In reply to Steve's question about Busa, let me
quote some passages from my forthcoming doctoral dissertation:

In his doctoral dissertation which was published
in 1949 (Busa, 1949) Roberto Busa concentrated on
the concept of presence in the works of Thomas
Aquinas. Therefore, he wrote out by hand 10,000
3" x 5" cards each containing a sentence with the
word in or a word connected with in. (Busa, 1980,
p. 83) In doing so, he started to think about
methods to automate linguistic analysis of texts.
In Busa’s own writings, the momentum of this idea
is reflected on as a period ranging from 1941 or
1942 to 1946.[1] The latter date marks the
transition from the defence of his Ph.D. thesis
to the plan for the Index Thomisticus, a
lemmatized concordance of all the words in the
complete works of Thomas Aquinas, ‘including
conjunctions, prepositions and pronouns, to serve
other scholars for analogous studies.’ (Busa,
1980, p. 83) It wasn’t till 1950, however, that
he published his plans in an announcement in Speculum. (Busa, 1950)

The question is not so much 'did he ever return
to his investigation of the notion of 'presence'
but rather, how did he move on from this
research?
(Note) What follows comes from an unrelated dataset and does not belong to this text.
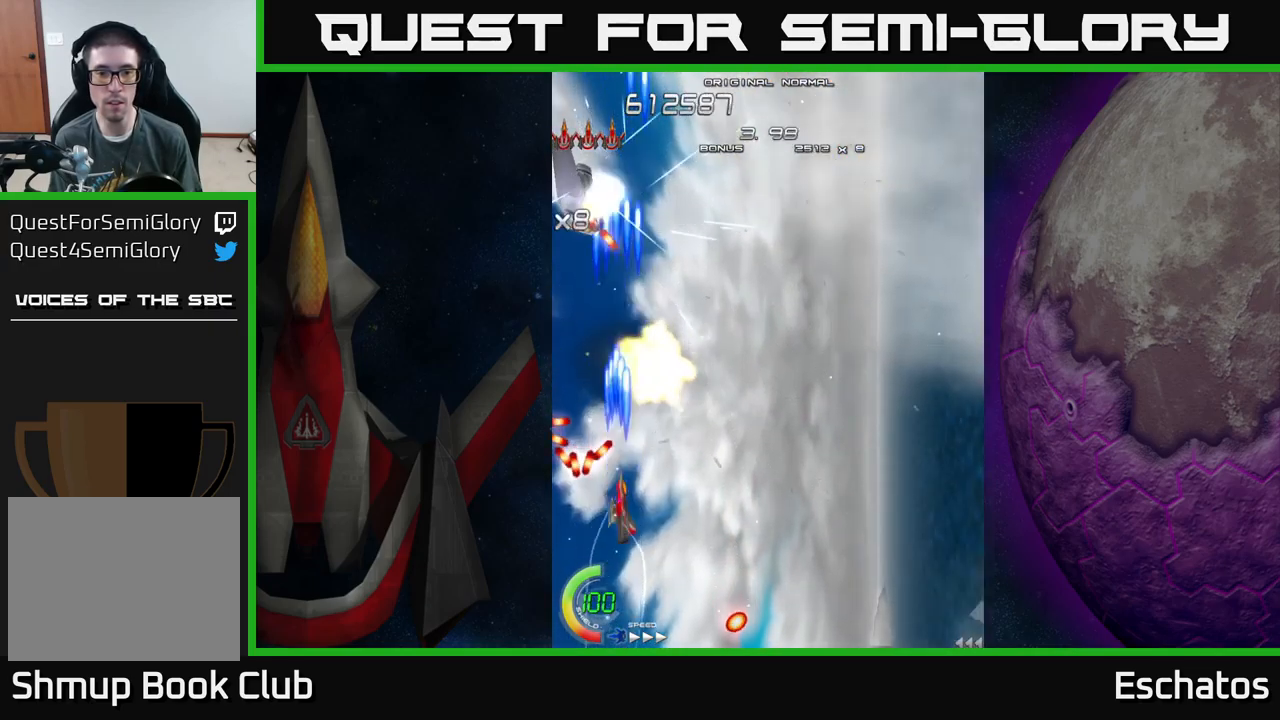
{"buttons": ["X", "DPAD_RIGHT"], "left_stick": "center", "right_stick": "center", "events": [[17, "DPAD_RIGHT", "down"], [67, "DPAD_DOWN", "up"], [150, "DPAD_UP", "down"], [167, "DPAD_RIGHT", "up"], [233, "DPAD_LEFT", "down"], [450, "DPAD_LEFT", "up"], [467, "DPAD_RIGHT", "down"], [483, "DPAD_UP", "up"]]}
During this research, Busa gained two
major insights which together form the
theoretical model on which most of his scholarly
work up to now has been based.[2] Firstly, he
realized that a reader of a text cannot approach
that text with his own conceptual verbal system
but has to study the author’s. Therefore ‘a
philological and lexicographical inquiry into the
verbal system of an author has to precede and
prepare for a doctrinal interpretation of his
works.’ His second insight was that the basic
structures of human discourse are not generated
by the so called “meaningful” words, but by all
functional or grammatical words ‘which in my mind
are not ‘empty’ at all but philosophically rich.’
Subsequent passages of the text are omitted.